Pour tenter de résoudre la crise qui mine les Transports publics genevois (TPG) depuis plusieurs mois, le conseil d'administration de la régie publique, qui présentait hier les conclusions du rapport mené par l'ex-conseiller d'Etat bernois Mario Annoni sur les affaires qui ont secoué les TPG (LT du 30.11.2007), a annoncé hier à la presse qu'il envisageait de se séparer du directeur d'exploitation Daniel Eléouet, suspendu de ses fonctions depuis six mois.

«Nous ne pensons pas que Daniel Eléouet puisse réintégrer l'entreprise», explique, mal à l'aise, Patrice Plojoux, le président du conseil d'administration des TPG. Toutefois, le directeur d'exploitation, dont la suspension reste effective, sera encore entendu le 17 décembre par le conseil d'administration.

Pour la forme? Patrice Plojoux s'explique: «Nous envisageons de mettre fin aux rapports de travail avec Daniel Eléouet dans le strict respect des dispositions légales et notamment en garantissant le droit de ce dernier d'être entendu par le conseil d'administration.» Il devrait être licencié dans la foulée. «Tout en respectant le délai légal de trois mois», souligne encore Patrice Plojoux.

Pourquoi prendre tant de précautions pour annoncer un licenciement? «Parce que le rapport de Mario Annoni n'est pas une enquête disciplinaire, mais un audit», souligne Patrice Plojoux. Si le rapport divulgué officiellement hier par Mario Annoni est accablant pour le directeur d'exploitation, il a comme fonction d'éclairer le conseil d'administration sur les dysfonctionnements internes.

Au sujet du licenciement de l'ex-directrice générale, Stéphanie Fontugne - dont les compétences n'ont pas été remises en cause par le rapport Annoni -, le président du conseil d'administration dit avoir la conscience tranquille. «Nous avons agi dans l'intérêt de l'entreprise.»
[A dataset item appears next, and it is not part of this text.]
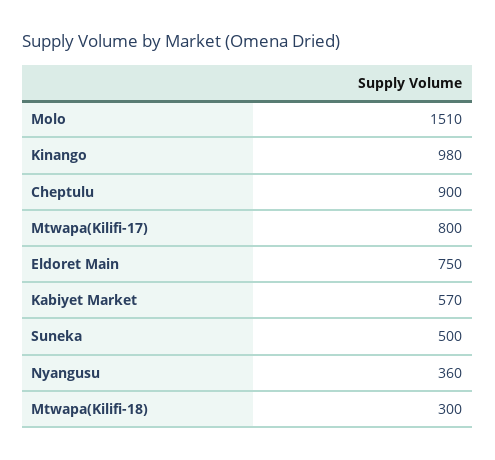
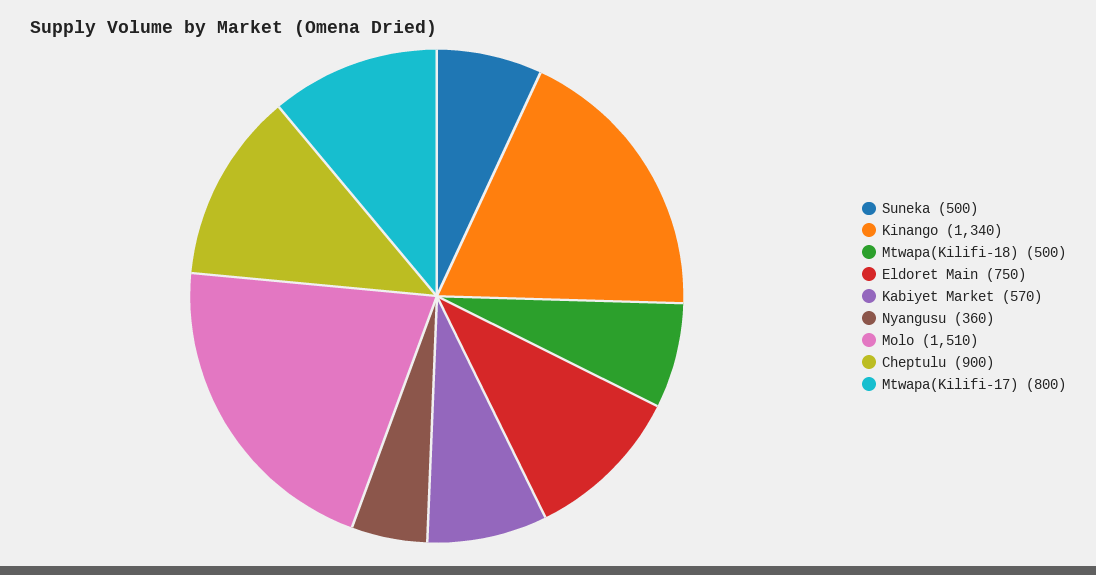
Kinango: 980 -> 1340
Mtwapa(Kilifi-18): 300 -> 500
Quel salaire pour le nouveau directeur?

Décapitée depuis cinq mois, la régie de transports attend toujours la nomination d'un nouveau directeur général. «Mais avant de mettre le poste au concours, nous avons demandé mi-novembre au Conseil d'Etat quel pourra être le niveau du salaire du futur patron», raconte le président du conseil d'administration des TPG. «L'exécutif n'a pas encore donné sa réponse.» Ce qui n'a pourtant pas empêché le président du conseil d'administration d'augmenter le directeur général ad interim depuis juillet.

Une septantaine de chauffeurs embauchés

La direction des Transports publics genevois a également fait part hier de sa volonté d'apporter une solution rapide au sous-effectif chronique de chauffeurs qui touche la régie. Roland Bonzon, directeur général ad interim, entend ainsi désamorcer le conflit qui oppose les TPG aux syndicats. Ceux-ci ont en effet menacé de débrayer si le manque d'effectifs de personnels roulants n'est pas réglé.

«L'engagement de nouveaux collaborateurs ne sera pas suffisant, admet le directeur ad interim. Nous demandons aux syndicats un peu de compréhension: il nous faut du temps pour former les nouveaux chauffeurs.» D'ici à mai 2008, une septantaine de chauffeurs seront donc embauchés.

Les employés de la régie se réunissent, eux, mardi en assemblée générale pour décider d'éventuelles mesures.